Today the live music industry body, LIVE and a range of theatre businesses including Andrew Lloyd Webber’s Really Useful Group, Cameron Mackintosh, Michael Harrison and Sonia Friedman, have commenced legal proceedings against the Government to force it to hand over the report of Phase 1 of the Events Research Programme (ERP).
The ERP is the Government’s research into Covid-19 mitigations in sport, entertainment and business conferences settings.
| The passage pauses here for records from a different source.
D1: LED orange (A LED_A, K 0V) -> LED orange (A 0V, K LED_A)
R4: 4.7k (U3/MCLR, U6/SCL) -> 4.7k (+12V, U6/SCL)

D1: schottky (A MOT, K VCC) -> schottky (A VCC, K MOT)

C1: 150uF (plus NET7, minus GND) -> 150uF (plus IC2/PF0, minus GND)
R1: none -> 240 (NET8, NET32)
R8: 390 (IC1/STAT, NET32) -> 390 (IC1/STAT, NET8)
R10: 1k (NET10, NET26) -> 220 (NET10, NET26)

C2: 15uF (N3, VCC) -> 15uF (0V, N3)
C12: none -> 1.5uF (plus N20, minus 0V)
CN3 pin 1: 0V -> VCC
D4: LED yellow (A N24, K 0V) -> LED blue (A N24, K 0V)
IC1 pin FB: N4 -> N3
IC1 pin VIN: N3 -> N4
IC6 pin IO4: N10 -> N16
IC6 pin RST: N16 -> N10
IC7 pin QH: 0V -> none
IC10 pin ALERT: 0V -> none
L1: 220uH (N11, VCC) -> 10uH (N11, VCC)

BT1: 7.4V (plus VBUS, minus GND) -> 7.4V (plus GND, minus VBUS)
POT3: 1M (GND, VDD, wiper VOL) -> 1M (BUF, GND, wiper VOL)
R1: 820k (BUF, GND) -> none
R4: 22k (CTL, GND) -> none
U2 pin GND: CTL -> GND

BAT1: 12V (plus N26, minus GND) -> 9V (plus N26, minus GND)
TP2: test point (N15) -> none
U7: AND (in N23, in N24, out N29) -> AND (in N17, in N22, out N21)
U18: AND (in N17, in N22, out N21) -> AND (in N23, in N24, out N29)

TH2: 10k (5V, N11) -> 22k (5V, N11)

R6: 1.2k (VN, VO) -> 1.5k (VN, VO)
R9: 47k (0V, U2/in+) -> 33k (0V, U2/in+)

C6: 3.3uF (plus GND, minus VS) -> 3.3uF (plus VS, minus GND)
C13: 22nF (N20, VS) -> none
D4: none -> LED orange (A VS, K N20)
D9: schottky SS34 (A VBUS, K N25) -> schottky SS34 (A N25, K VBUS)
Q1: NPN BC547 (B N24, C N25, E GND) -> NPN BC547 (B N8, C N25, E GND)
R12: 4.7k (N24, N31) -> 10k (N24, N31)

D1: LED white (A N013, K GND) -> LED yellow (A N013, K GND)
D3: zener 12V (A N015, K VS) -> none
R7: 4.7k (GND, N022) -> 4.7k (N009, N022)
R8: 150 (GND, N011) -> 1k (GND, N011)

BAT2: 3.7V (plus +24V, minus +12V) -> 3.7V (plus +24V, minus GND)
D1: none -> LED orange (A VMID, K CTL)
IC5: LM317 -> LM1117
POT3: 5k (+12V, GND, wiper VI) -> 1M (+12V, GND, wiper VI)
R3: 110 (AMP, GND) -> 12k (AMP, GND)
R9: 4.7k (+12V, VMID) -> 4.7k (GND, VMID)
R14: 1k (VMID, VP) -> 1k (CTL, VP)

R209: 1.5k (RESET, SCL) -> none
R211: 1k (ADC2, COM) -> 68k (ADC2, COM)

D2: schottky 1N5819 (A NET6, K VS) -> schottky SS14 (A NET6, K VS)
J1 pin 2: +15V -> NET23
The music industry and theatre businesses have repeatedly called on the Government to outline the scientific basis for its decision to maintain restrictions on events.
Despite portions of the ERP economic impact assessment being leaked to the media this week, the Government refused calls from many MPs in a debate on Tuesday 22 June to release the report in full.
The live entertainment sector has spent the last few months participating in, and paying for, full capacity pilot events as part of the ERP – including The BRIT Awards at The O2 arena, an outdoor festival event in Liverpool for 5,000 people, a snooker tournament at the Crucible Theatre in Sheffield and the Download festival for 10,000 people last weekend.
These events have been considered to be a success, according to the government itself in various press reports, showing that with proper precautions in place, live events at full capacity can go ahead safely.
However the aforementioned theatre and live music industry bodies point out that the Government chose to keep the live entertainment industry under severe restrictions from 21 June, while allowing parts of the economy that have not been subject to similar scientific studies, including hospitality, public transport and retail, to operate.
They also point out that the Government has also refused to publish the results from the first phase of the Events Research Programme, despite saying that it would do so on numerous occasions.
As well as declining to publish the ERP results, the Government is yet to provide any form of insurance scheme for the sector or to make it clear what kind of ongoing mitigations may be required in the future – effectively making it impossible to plan for any live entertainment business.
Industry research indicates that the potential four-week delay to reopening will lead to around 5,000 live music gigs being cancelled, as well as numerous theatre productions across the country, costing hundreds of millions of pounds in lost income.
This devastating impact was well-known to the Government according to leaked ERP economic impact assessments. Live entertainment and theatre generate £11.25 billion in Gross Value Added each year and the sectors support just under one million jobs between them.
While the Government’s Culture Recovery Fund has been welcomed, but the aforementioned parties state that “very little has penetrated the commercial theatre sector in particular”.
The Government has now begun to announce a third round of pilots.
“It is clear that these pilots are little more than a way of allowing certain high-profile events to go ahead, primarily large-scale sporting events, while keeping the rest of the sector shut,” reads a statement on LIVE’s website.